* FRAGMENTO SELECCIONADO *
>>>

La gloria de los elegidos de Dios, ya sea en la tierra, ya en el cielo, no comienza sino después de la muerte.

«Diríase, observa Montalembert, que el Altísimo se propone, con solicitud paternal, proteger la humildad de sus Siervos con las sombras del olvido o de las contradicciones de este mundo, en tanto no son sus despojos mortales los únicos que pueden convertirse en objeto de peligrosos homenajes» (Histoire de Sainte Elisabeth de Hongrie, cp. XXX).

No bien Pascual entra en el gozo de su Señor, su cuerpo comienza a ser objeto de veneración para cuantos anteriormente le habían conocido. Las gentes se disputan la suerte de apropiarse alguno de los objetos que pertenecieron al Santo. Unos penetran en su pobre habitación, en donde se hallaban solamente una imagen de papel, algunas sandalias que había arreglado para uso de la Comunidad y varios trapos viejos. Otros acuden a rodear su cadáver para venerarlo y para tocar al mismo sus rosarios y otros objetos de piedad.

Fue preciso dejar expuesto en la iglesia el cuerpo del Santo para que no quedasen defraudados los deseos de la mucha gente que afluía a visitarlo. Durante esos días Dios Nuestro Señor se digna honrar la memoria de su Siervo con admirables prodigios. Del rostro de Pascual mana un sudor maravilloso que no cesa de fluir a pesar de ser repetidas veces enjugado con un lienzo. Muchas fueron las milagrosas curaciones obtenidas mediante el uso de este licor sutil y perfumado.

La noticia de un tal prodigio atrae a la iglesia multitud inmensa de personas. Todos quieren apreciarlo por sí mismos y pugnan por acercarse al santo cuerpo. Entre los concurrentes está uno llamado Bautista Cebollín, natural de Castellón de la Plana, lisiado de ambas piernas. Apoyado éste en sus muletas, consigue, con no poco trabajo, abrirse paso hasta cerca del cadáver, y se inclina respetuosamente para besar la mano del Santo... cuando de improviso siente un ligero estremecimiento en todo su cuerpo, y viendo que podía estar en pie sin apoyo alguno, grita con indescriptible emoción: «¡Milagro! ¡Milagro! ¡Estoy curado!»

El grito causa impresión profunda en la concurrencia, la cual, aterrada por el contacto de lo sobrenatural, permanece por un instante muda de estupor, pero que luego, a semejanza de un mar agitado, se precipita con formidable empuje en la dirección de donde ha salido el grito.

Allí está aún Cebollín, puesto en pie y sin el menor vestigio de su pasada enfermedad, tenida por incurable. Profundamente agradecido a la clemencia de su bienhechor, sale al fin de la iglesia, proclamando el milagro y recorre sin la menor fatiga la población, invitando a los necesitados y a los enfermos a que no desperdicien la coyuntura de ir a buscar junto al santo cuerpo remedio para sus males.

<<<

(Entradas de datos extraídos)
>>>

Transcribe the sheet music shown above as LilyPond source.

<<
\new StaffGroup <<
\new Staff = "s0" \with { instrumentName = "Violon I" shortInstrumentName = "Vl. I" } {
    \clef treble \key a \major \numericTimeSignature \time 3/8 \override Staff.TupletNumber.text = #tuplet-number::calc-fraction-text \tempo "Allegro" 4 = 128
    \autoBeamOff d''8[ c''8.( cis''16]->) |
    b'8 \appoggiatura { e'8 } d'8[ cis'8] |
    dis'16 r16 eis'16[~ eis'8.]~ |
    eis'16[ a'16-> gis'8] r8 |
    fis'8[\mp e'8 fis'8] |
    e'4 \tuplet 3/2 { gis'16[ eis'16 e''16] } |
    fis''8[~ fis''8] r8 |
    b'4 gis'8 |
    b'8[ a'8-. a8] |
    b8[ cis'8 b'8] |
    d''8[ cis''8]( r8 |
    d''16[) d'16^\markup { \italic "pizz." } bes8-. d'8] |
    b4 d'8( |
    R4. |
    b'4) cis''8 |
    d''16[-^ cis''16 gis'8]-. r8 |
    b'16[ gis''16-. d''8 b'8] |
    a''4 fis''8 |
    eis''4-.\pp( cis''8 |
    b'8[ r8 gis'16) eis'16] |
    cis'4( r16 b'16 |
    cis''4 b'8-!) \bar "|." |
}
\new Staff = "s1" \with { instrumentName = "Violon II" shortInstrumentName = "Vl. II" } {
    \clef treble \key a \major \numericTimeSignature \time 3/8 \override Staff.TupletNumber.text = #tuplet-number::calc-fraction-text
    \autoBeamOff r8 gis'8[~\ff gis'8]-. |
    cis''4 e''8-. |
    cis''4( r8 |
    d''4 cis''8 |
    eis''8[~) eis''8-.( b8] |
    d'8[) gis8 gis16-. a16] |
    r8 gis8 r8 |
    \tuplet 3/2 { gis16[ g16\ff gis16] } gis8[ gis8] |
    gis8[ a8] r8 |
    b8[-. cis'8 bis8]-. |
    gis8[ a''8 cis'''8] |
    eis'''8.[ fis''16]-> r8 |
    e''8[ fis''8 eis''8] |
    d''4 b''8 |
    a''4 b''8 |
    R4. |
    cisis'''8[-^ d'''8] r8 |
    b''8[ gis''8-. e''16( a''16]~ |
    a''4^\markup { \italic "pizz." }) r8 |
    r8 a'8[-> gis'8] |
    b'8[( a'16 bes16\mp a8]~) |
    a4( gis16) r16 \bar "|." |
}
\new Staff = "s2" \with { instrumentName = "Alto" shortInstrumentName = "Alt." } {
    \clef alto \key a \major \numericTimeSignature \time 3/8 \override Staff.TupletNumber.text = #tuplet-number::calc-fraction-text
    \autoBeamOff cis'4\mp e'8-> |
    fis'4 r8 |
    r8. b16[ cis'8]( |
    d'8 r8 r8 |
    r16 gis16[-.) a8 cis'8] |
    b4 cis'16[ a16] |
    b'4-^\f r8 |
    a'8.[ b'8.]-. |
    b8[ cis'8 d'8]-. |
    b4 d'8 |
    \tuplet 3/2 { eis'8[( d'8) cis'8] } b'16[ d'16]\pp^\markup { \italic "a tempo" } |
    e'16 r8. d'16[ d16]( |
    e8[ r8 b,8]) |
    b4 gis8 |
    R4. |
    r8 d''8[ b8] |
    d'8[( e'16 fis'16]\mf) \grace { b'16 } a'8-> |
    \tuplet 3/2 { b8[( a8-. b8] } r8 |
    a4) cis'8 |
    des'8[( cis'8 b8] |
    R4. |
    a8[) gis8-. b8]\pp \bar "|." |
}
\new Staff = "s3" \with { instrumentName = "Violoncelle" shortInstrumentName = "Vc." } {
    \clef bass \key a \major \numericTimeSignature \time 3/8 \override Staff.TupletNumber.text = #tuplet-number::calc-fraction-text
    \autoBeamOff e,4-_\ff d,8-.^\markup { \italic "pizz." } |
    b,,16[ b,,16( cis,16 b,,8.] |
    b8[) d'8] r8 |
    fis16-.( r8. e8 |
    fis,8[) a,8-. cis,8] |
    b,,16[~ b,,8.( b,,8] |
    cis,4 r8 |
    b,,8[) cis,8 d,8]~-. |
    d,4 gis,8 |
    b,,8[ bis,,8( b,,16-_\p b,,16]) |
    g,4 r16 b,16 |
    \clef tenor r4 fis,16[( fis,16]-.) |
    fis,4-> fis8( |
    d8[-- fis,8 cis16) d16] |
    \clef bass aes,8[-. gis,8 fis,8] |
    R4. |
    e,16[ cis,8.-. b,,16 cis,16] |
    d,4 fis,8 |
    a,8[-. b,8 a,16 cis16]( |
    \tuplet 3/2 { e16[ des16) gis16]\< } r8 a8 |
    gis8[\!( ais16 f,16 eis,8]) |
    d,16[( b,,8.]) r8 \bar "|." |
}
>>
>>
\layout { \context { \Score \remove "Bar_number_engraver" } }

<<<

Según el fragmento sobre la muerte de Pascual, ¿de qué población era natural Bautista Cebollín?

* RESPUESTA *
De Castellón de la Plana.